Data Critique


The Dataset

Canyon

Robert Rauschenberg, 1959

Self Playing Violin

Laurie Anderson, 1974

Indian Dancer: From an Ethnographic Museum

Hannah Höch, 1930


Overview

As background, the Museum of Modern Art (MoMA) was established in 1929 and has since collected over 200,000 works of art. To manage their substantial collection, the MoMA maintains a database that stores the artwork title, artist, date made, medium, dimensions, and date acquired by the museum. The dataset we are using for this research project is directly exported from this database.

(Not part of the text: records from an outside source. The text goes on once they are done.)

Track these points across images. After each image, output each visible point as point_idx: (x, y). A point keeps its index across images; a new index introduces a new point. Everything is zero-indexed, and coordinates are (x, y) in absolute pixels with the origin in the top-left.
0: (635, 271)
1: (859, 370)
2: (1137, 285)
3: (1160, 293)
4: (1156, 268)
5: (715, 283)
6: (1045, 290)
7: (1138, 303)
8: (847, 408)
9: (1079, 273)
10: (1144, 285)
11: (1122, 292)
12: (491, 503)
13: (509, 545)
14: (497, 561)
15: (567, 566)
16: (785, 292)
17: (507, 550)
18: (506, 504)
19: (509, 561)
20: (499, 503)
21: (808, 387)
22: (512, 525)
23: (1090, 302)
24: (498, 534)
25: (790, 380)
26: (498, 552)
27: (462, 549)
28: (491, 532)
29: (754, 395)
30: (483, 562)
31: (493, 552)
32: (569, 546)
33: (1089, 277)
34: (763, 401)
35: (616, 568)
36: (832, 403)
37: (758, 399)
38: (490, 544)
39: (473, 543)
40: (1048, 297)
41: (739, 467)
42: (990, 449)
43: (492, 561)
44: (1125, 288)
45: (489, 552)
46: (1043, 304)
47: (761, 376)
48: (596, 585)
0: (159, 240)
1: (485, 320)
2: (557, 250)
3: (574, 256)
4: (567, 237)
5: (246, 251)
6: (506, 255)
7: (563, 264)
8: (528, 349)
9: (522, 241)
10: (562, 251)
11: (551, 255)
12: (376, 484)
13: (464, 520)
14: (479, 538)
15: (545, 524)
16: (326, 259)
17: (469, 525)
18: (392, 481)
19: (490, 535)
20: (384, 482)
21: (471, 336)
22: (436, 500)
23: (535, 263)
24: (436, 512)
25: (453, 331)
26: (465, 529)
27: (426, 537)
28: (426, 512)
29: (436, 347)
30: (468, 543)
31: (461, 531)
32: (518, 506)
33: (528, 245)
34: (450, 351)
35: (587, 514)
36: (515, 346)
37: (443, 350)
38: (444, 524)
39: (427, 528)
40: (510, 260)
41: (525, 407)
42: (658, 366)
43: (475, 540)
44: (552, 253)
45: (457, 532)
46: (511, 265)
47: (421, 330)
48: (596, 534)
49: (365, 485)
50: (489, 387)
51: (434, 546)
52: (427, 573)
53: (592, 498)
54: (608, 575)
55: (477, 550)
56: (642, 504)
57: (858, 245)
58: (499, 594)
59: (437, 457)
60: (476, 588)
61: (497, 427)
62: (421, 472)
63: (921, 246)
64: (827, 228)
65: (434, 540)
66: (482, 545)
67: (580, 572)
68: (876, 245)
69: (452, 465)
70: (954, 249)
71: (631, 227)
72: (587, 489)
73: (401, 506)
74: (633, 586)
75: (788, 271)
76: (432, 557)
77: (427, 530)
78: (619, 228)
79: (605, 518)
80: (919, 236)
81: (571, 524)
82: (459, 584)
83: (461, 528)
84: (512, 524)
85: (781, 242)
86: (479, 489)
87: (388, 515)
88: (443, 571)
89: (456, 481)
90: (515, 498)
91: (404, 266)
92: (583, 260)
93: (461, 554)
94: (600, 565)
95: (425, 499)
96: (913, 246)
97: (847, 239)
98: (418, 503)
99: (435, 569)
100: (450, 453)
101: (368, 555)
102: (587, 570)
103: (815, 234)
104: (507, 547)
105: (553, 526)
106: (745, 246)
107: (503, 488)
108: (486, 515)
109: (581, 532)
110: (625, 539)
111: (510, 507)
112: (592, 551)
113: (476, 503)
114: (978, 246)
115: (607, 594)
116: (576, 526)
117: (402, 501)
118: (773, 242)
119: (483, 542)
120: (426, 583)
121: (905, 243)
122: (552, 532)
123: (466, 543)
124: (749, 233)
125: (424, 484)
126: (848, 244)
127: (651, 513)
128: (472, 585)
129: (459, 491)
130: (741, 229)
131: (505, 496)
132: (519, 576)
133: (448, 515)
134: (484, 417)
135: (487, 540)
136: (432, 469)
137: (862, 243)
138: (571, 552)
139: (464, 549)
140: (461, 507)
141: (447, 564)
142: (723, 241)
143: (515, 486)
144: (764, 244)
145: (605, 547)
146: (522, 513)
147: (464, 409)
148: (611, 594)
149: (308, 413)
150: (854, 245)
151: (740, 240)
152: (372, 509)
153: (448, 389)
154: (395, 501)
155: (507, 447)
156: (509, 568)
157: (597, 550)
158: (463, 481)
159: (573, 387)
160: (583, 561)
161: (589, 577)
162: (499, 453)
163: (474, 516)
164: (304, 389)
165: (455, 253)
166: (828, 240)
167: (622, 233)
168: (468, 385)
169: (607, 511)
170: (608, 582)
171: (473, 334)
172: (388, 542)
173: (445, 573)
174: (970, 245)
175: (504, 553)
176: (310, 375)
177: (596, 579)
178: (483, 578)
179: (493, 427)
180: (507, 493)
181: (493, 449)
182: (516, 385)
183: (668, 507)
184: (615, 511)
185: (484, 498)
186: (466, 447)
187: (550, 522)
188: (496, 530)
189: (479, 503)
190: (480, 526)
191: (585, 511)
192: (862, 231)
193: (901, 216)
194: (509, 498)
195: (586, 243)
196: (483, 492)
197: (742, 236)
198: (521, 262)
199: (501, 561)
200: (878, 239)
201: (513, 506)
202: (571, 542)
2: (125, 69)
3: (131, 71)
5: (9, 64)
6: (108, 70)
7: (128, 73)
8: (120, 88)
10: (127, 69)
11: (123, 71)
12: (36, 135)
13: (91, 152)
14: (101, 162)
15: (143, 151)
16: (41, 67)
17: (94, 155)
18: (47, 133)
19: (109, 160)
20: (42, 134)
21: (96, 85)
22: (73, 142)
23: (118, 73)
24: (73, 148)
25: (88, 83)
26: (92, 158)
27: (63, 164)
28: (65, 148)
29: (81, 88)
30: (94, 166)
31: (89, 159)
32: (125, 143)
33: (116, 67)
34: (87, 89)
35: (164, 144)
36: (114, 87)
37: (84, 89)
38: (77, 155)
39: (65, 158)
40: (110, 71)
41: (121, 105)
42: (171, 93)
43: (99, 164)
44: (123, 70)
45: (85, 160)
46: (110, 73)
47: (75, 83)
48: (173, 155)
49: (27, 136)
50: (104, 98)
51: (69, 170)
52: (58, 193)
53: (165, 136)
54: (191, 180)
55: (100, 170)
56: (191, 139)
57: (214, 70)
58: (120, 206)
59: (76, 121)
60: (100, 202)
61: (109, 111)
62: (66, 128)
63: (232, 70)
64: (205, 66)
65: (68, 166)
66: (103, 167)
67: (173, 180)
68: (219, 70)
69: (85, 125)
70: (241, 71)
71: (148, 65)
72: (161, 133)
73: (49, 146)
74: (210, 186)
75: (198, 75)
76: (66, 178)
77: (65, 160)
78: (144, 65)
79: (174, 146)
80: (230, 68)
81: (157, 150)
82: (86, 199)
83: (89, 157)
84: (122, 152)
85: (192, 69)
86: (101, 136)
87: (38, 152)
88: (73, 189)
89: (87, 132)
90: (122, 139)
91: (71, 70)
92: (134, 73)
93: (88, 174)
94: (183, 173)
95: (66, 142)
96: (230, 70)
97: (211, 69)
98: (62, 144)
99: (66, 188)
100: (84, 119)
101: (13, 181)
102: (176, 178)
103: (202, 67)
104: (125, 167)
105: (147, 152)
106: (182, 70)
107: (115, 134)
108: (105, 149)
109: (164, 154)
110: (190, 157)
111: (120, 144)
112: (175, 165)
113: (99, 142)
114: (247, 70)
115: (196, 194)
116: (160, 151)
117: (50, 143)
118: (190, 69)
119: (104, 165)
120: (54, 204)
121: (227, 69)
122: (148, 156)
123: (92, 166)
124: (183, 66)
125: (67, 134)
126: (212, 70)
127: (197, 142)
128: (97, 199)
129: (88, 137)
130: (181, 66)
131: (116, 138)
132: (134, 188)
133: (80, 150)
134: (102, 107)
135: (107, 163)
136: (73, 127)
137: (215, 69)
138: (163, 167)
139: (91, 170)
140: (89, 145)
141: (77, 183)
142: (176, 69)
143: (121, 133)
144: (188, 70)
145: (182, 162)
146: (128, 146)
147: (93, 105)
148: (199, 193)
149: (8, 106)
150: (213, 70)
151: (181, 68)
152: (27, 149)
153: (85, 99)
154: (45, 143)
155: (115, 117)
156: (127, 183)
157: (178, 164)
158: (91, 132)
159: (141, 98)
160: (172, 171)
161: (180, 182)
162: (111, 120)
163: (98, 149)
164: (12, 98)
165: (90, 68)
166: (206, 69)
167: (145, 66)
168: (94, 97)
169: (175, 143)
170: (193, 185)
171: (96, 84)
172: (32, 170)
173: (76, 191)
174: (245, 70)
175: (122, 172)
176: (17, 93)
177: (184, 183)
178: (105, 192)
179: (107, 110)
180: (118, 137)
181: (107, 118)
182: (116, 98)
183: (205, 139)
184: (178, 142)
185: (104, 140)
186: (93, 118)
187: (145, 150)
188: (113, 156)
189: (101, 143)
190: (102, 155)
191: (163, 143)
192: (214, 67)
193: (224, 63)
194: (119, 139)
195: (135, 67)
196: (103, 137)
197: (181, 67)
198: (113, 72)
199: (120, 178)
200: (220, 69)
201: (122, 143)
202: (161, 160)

The original sources of this data are from MoMA’s collection, pulling from the internal database, but also the curatorial history, as there is another set of data provided that details each artist, including name, nationality, gender, birth year, death year, Wiki QID, and Getty ULAN ID. Through this, we can infer that many of their sources originate from Wiki QID and Getty ULAN which is most likely to ensure accuracy through cross referencing.


Importantly, this dataset is created, funded, and maintained by MoMA itself as a part of its internal system for tracking and managing its collection. Every entry in the Artists and Artworks tables represents a piece that MoMA has officially chosen to collect, catalog, and preserve. As a result, this is not a neutral or crowdsourced dataset: it reflects the choices of a major cultural institution with its own history, values, and priorities. Institutions hold their own set of history, values, and priorities so this may be a form of bias in the database. Fields like accession numbers, acquisition dates, credit lines, and curator-approval flags reveal that the data is closely tied to MoMA’s legal ownership of works, its relationships with donors, and its internal cataloging practices. In this sense, the dataset doesn’t just document art; it also reflects MoMA’s power to decide which artists and artworks become part of the official record of modern art.


Limitations

Although the dataset contains a lot of structured information about artists and artworks, it leaves out many important forms of context. There is no information about artists’ socioeconomic background, race, class, education, or access to resources, even though these factors heavily influence who is able to produce and succeed in the art world. The dataset also does not explain why certain works were acquired. There is no record of debates, rejected pieces, or shifting institutional tastes. In addition, it lacks a history of exhibitions, critical interpretations, and any kind of narrative about the artworks themselves. The database includes mostly administrative facts. This means we can analyze patterns in MoMA’s collection, but not the cultural, political, or social struggles behind how that collection came to exist. These cultural, political, or social struggles must be researched in parallel to a data analysis to match patterns in the data with real world events and struggles.


Biases and Ontologies

The Museum of Modern Art’s (MoMA) dataset collection has been divided into a specific institutional ontology that categorizes based on accessioned artworks and the artists associated with them. This structure prioritizes the ownership, authorship, and clear classification of these artworks, which reflects the museum’s “authority” role as it can leave out various forms of artworks that are temporary or difficult to obtain like street art and community-based projects. It also emphasizes how museums have a certain quality to them that establishes what qualifies as modern or contemporary art. This dataset privileges artworks that are more convenient to catalogue, preserve, and classify, consequently marginalizing the others that resist commodification and permanence. If this data were to be our only source, it would leave out critical information and obscure marginalized communities and art histories, such as information about why certain artists and movements were excluded from the dataset and the social or political contexts behind these artworks that could add context. Alternative, marginalized forms of artistic expressions that exist outside of the boundaries of institutional, ownership based systems would be invisible, highlighting the museum’s authority to define artistic value and emphasizing museums’ dominant narrative over modern and contemporary art.